There seems to be a significant skill gap in the country as 80 per cent of the engineering graduates are "unemployable", says a report, highlighting the need for an upgraded education and training system.
Educational institutions train millions of youngsters but corporates often complain that they do not get the necessary skill and talent required for a job. According to Aspiring Minds National Employability Report, which is based on a study of more than 1,50,000 engineering students who graduated in 2015 from over 650 colleges, 80 per cent of the them are unemployable.
"Engineering has become the de-facto graduate degree for a large chunk of students today. However, along with improving the education standards, it is quintessential that we evolve our undergraduate programmes to make them more job centric," Aspiring Minds CTO Varun Aggarwal said.
In terms of cities, Delhi continues to produce the highest number of employable engineers followed by Bengaluru and the western parts of the country, the report said. Kerala and Odisha entered the top 25 percentile list of most employable states while Punjab and Uttarakhand dropped to the 2nd and 3rd quartile, it added.

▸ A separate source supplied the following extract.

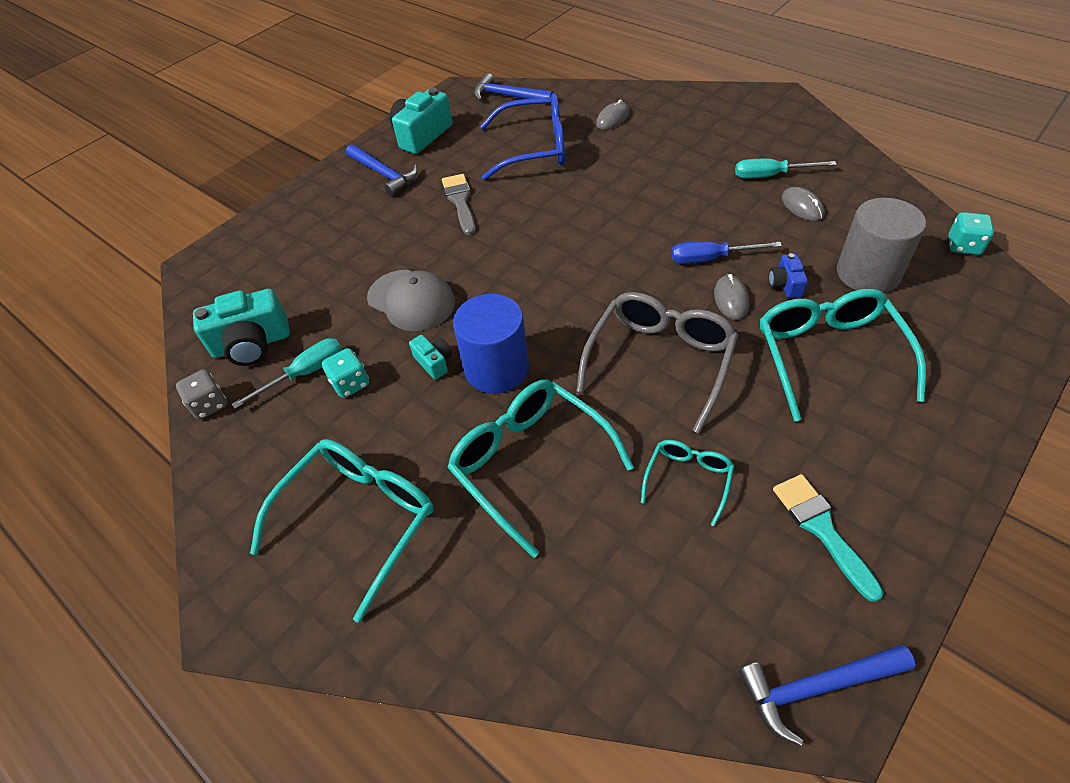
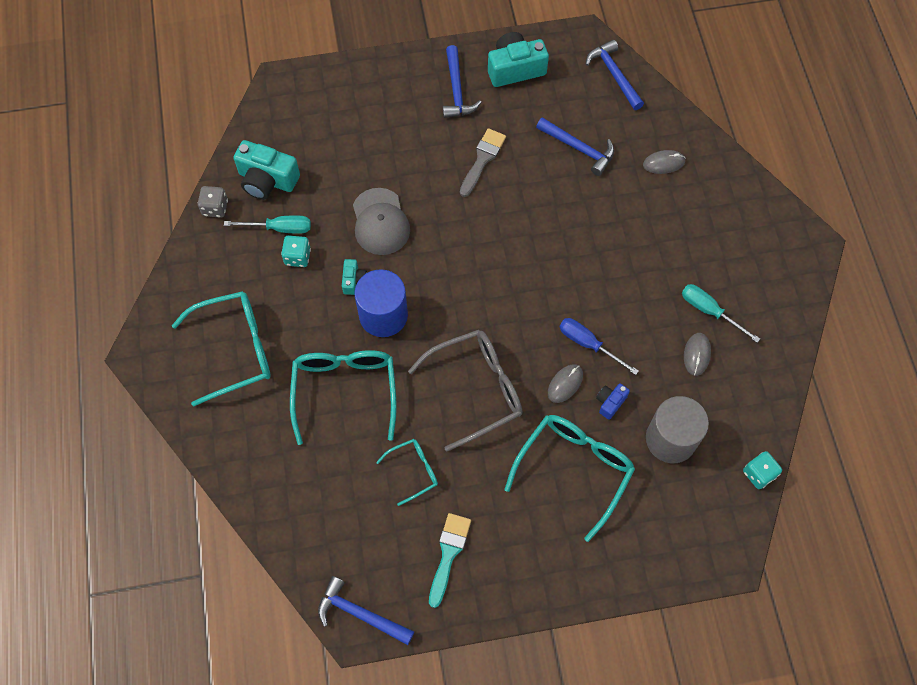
camera: 35 degrees right, 15 degrees up
(535, 148) = (579, 148): blue glasses -> blue hammer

The study of employability by gender reveals a healthy trend, almost equal amongst males and females. This makes each role devoid of any gender-bias. However, roles like sales engineer non-IT, associate ITeS or BPO and content developer report slightly higher employability of females, it said.
Interestingly, the report said that unlike popular notion, tier-III cities too produce a share of employable engineers and should not be neglected from a recruitment perspective. "These candidates could also possibly fill the entry-level hiring needs of several IT services companies," it said.